Corruption :
la législation renforcée

JUDICIAIRE / Monaco a décidé de durcir le ton en matière de corruption et de trafic d’influence. Le 8 octobre, le conseil national a voté à l’unanimité un projet de loi qui vient compléter les textes déjà existants dans ce domaine, à savoir, le code pénal et le code de procédure pénale. Il faut dire que le gouvernement n’avait pas vraiment le choix. Depuis 2008, Monaco était en effet dans le collimateur du Groupe d’Etats contre la corruption (Greco) (1).

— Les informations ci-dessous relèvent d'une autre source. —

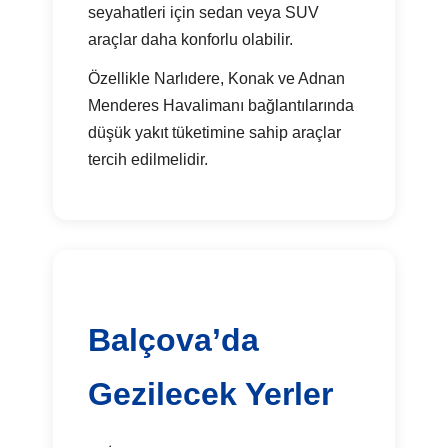
seyahatleri için sedan veya SUV
araçlar daha konforlu olabilir.
Özellikle Narlıdere, Konak ve Adnan
Menderes Havalimanı bağlantılarında
düşük yakıt tüketimine sahip araçlar
tercih edilmelidir.
Balçova’da
Gezilecek Yerler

Ces dernières années, cet organe du conseil de l’Europe avait poussé à plusieurs reprises la principauté à renforcer son arsenal juridique, jugé insuffisant.

D’où le vote de ce nouveau texte de loi qui comporte plusieurs avancées. Premièrement, ce texte élargit le cadre des personnes susceptibles d’être incriminées. Sont désormais concernés : les agents publics nationaux et étrangers — y compris ceux investis d’un mandat électif public — ainsi que les agents privés travaillant « dans le secteur privé dans le cadre d’une activité commerciale. »
A noter que les sanctions ont aussi été renforcées. Exemple : le délit de prise illégale d’intérêts est puni de 1 à 5 ans de prison lorsqu’il est commis par un agent public national. Dans le cadre d’une corruption passive menée par un magistrat ou un juré, la peine passe de 8 à 15 ans de réclusion. Autre changement, la justice monégasque dispose désormais de nouvelles techniques pour mener ses enquêtes. Notamment le témoignage anonyme et la procédure d’infiltration. Mais aussi plusieurs dispositifs techniques, comme l’enregistrement sonore ou la captation d’image dans des lieux ou des véhicules publics ou privés. D’ailleurs, sur ce point, la commission de législation présidée par le leader de Rassemblement et Enjeux (R&E) Laurent Nouvion a tenu à apporter au texte un amendement important. En effet ces procédés ne peuvent pas être utilisés dans les locaux d’une entreprise de presse, d’une entreprise de communication audiovisuelle ou encore au domicile d’un journaliste. Même protection pour les médecins, pour les huissiers de justice et les notaires. Secret professionnel et protection des sources obligent.
_S.B.

(1) Monaco a adhéré au Greco en juillet 2007.